I’ve cross-examined doctors before, but never like thisOffsetting Behavior‘s Eric Crampton remained enough of an economist to argue with the anaesthesiologist while awaiting the delivery of his second child:

There was some risk that Sue might wind up needing a transfusion as things got a bit complicated…

As I’m O negative, I noted that should Sue only need a small top-up,
I’d happily provide. The anaesthesiologist said that would not be
possible. The rest of the conversation went roughly as follows:

Me: Why not?
Her: Well, we’d need to do the blood tests to make sure it was all clean for transfusion.
Me: So, that would take too long then?
Her: No, that’s not the problem. Rather, if we ever found something
that the other partner might find cause for concern, we’d then face an
ethical problem.
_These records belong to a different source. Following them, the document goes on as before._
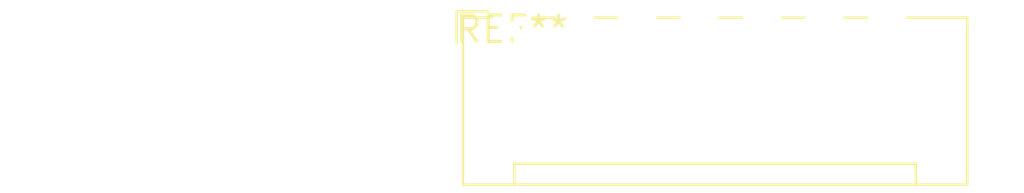
<source format=kicad_pcb>
(kicad_pcb (version 20240108) (generator pcbnew)

  (general
    (thickness 1.6)
  )

  (paper "A4")
  (layers
    (0 "F.Cu" signal)
    (31 "B.Cu" signal)
    (32 "B.Adhes" user "B.Adhesive")
    (33 "F.Adhes" user "F.Adhesive")
    (34 "B.Paste" user)
    (35 "F.Paste" user)
    (36 "B.SilkS" user "B.Silkscreen")
    (37 "F.SilkS" user "F.Silkscreen")
    (38 "B.Mask" user)
    (39 "F.Mask" user)
    (40 "Dwgs.User" user "User.Drawings")
    (41 "Cmts.User" user "User.Comments")
    (42 "Eco1.User" user "User.Eco1")
    (43 "Eco2.User" user "User.Eco2")
    (44 "Edge.Cuts" user)
    (45 "Margin" user)
    (46 "B.CrtYd" user "B.Courtyard")
    (47 "F.CrtYd" user "F.Courtyard")
    (48 "B.Fab" user)
    (49 "F.Fab" user)
    (50 "User.1" user)
    (51 "User.2" user)
    (52 "User.3" user)
    (53 "User.4" user)
    (54 "User.5" user)
    (55 "User.6" user)
    (56 "User.7" user)
    (57 "User.8" user)
    (58 "User.9" user)
  )

  (setup
    (pad_to_mask_clearance 0)
    (pcbplotparams
      (layerselection 0x00010fc_ffffffff)
      (plot_on_all_layers_selection 0x0000000_00000000)
      (disableapertmacros false)
      (usegerberextensions false)
      (usegerberattributes false)
      (usegerberadvancedattributes false)
      (creategerberjobfile false)
      (dashed_line_dash_ratio 12.000000)
      (dashed_line_gap_ratio 3.000000)
      (svgprecision 4)
      (plotframeref false)
      (viasonmask false)
      (mode 1)
      (useauxorigin false)
      (hpglpennumber 1)
      (hpglpenspeed 20)
      (hpglpendiameter 15.000000)
      (dxfpolygonmode false)
      (dxfimperialunits false)
      (dxfusepcbnewfont false)
      (psnegative false)
      (psa4output false)
      (plotreference false)
      (plotvalue false)
      (plotinvisibletext false)
      (sketchpadsonfab false)
      (subtractmaskfromsilk false)
      (outputformat 1)
      (mirror false)
      (drillshape 1)
      (scaleselection 1)
      (outputdirectory "")
    )
  )

  (net 0 "")

  (footprint "JST_ZE_S14B-ZESK-2D_1x14_P1.50mm_Horizontal" (layer "F.Cu") (at 0 0))

)

</source>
So there’s a rule banning these kinds of husband-wife
transfusions.
Me: Ethical problem?
Her: Imagine the case where we find the one partner has an STD which
the other partner would find out about because we wouldn’t be using the
blood.
Me: So if Susan needed a kidney and I were a match, I’d be banned from giving it then?
Her: No, we’d just make sure there were proper pre-counselling available so everyone were ready in case such a thing were found.
Me: Is there anything that ethicists don’t completely screw up?
Her: Well, it’s a complicated issue. I suppose if someone jumped up and down a lot and got a lawyer in…

In
a rare instance of clarity, I realized that arguing medical ethics with
the anaesthesiologist during the caesarean section might not be the
very best idea…

After a healthy delivery, Eric blogged what he would have told the anaesthesiologist:

There is, of course, a dead simple mechanism design solution to the
ethical problem here. The blood is taken, the donor and the recipient
both signing a form that if any ethically troublesome problem is found
in the blood, blood from the standard donor pool would instead be used
without additional notice to the recipient; the donor would later
confidentially be informed of the ethical problem encountered. Problem
solved.

Personally, I’m puzzled by the view that medical confidentiality should apply via-a-vis spouses in the first place – and baffled by view that medical confidentality should protect people’s right to risk infecting their spouse with STDs.  If marriage were contractual, who’d agree even to basic confidentiality – much less confidentiality that put the life of the other partner at risk?